What the task requires
Copy out every record exactly.

Data records

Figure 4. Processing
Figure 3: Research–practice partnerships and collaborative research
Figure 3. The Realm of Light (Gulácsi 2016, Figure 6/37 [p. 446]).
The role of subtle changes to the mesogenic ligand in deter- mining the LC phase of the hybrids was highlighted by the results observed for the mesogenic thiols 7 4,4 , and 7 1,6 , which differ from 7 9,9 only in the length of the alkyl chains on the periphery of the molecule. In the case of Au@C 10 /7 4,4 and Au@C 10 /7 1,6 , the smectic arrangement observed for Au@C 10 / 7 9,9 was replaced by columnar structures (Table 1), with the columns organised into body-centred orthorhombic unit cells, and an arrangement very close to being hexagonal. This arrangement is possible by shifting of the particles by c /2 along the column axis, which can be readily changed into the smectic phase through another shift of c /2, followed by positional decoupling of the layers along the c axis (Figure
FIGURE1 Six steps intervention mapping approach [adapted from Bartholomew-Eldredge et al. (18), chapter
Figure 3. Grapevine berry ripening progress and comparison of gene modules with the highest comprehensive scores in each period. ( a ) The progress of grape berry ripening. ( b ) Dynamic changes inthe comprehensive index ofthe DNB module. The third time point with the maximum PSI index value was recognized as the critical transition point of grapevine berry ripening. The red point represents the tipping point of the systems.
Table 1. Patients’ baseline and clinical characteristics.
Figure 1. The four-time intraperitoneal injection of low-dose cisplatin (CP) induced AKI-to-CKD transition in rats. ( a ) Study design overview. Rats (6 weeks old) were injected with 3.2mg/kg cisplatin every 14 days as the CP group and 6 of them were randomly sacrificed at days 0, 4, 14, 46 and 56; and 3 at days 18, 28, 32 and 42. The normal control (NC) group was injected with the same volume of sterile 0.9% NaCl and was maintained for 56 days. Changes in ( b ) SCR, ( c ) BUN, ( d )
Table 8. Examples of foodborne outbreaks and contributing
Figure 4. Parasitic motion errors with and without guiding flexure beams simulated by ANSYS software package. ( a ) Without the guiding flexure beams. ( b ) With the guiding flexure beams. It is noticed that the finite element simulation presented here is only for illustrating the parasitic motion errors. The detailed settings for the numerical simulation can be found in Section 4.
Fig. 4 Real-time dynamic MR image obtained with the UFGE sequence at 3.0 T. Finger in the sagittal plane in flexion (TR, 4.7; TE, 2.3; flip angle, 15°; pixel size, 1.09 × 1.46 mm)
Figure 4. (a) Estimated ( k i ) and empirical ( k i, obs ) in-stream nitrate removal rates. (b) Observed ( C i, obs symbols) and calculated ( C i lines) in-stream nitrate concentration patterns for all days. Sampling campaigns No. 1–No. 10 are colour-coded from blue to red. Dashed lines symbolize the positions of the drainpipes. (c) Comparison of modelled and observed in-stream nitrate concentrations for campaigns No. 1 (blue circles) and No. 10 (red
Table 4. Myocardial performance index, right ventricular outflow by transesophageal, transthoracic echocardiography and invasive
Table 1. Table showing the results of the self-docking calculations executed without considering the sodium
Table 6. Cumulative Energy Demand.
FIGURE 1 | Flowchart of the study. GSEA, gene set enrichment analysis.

The answer
Figure 4. Processing
Figure 3: Research–practice partnerships and collaborative research
Figure 3. The Realm of Light (Gulácsi 2016, Figure 6/37 [p. 446]).
The role of subtle changes to the mesogenic ligand in deter- mining the LC phase of the hybrids was highlighted by the results observed for the mesogenic thiols 7 4,4 , and 7 1,6 , which differ from 7 9,9 only in the length of the alkyl chains on the periphery of the molecule. In the case of Au@C 10 /7 4,4 and Au@C 10 /7 1,6 , the smectic arrangement observed for Au@C 10 / 7 9,9 was replaced by columnar structures (Table 1), with the columns organised into body-centred orthorhombic unit cells, and an arrangement very close to being hexagonal. This arrangement is possible by shifting of the particles by c /2 along the column axis, which can be readily changed into the smectic phase through another shift of c /2, followed by positional decoupling of the layers along the c axis (Figure
FIGURE1 Six steps intervention mapping approach [adapted from Bartholomew-Eldredge et al. (18), chapter
Figure 3. Grapevine berry ripening progress and comparison of gene modules with the highest comprehensive scores in each period. ( a ) The progress of grape berry ripening. ( b ) Dynamic changes inthe comprehensive index ofthe DNB module. The third time point with the maximum PSI index value was recognized as the critical transition point of grapevine berry ripening. The red point represents the tipping point of the systems.
Table 1. Patients’ baseline and clinical characteristics.
Figure 1. The four-time intraperitoneal injection of low-dose cisplatin (CP) induced AKI-to-CKD transition in rats. ( a ) Study design overview. Rats (6 weeks old) were injected with 3.2mg/kg cisplatin every 14 days as the CP group and 6 of them were randomly sacrificed at days 0, 4, 14, 46 and 56; and 3 at days 18, 28, 32 and 42. The normal control (NC) group was injected with the same volume of sterile 0.9% NaCl and was maintained for 56 days. Changes in ( b ) SCR, ( c ) BUN, ( d )
Table 8. Examples of foodborne outbreaks and contributing
Figure 4. Parasitic motion errors with and without guiding flexure beams simulated by ANSYS software package. ( a ) Without the guiding flexure beams. ( b ) With the guiding flexure beams. It is noticed that the finite element simulation presented here is only for illustrating the parasitic motion errors. The detailed settings for the numerical simulation can be found in Section 4.
Fig. 4 Real-time dynamic MR image obtained with the UFGE sequence at 3.0 T. Finger in the sagittal plane in flexion (TR, 4.7; TE, 2.3; flip angle, 15°; pixel size, 1.09 × 1.46 mm)
Figure 4. (a) Estimated ( k i ) and empirical ( k i, obs ) in-stream nitrate removal rates. (b) Observed ( C i, obs symbols) and calculated ( C i lines) in-stream nitrate concentration patterns for all days. Sampling campaigns No. 1–No. 10 are colour-coded from blue to red. Dashed lines symbolize the positions of the drainpipes. (c) Comparison of modelled and observed in-stream nitrate concentrations for campaigns No. 1 (blue circles) and No. 10 (red
Table 4. Myocardial performance index, right ventricular outflow by transesophageal, transthoracic echocardiography and invasive
Table 1. Table showing the results of the self-docking calculations executed without considering the sodium
Table 6. Cumulative Energy Demand.
FIGURE 1 | Flowchart of the study. GSEA, gene set enrichment analysis.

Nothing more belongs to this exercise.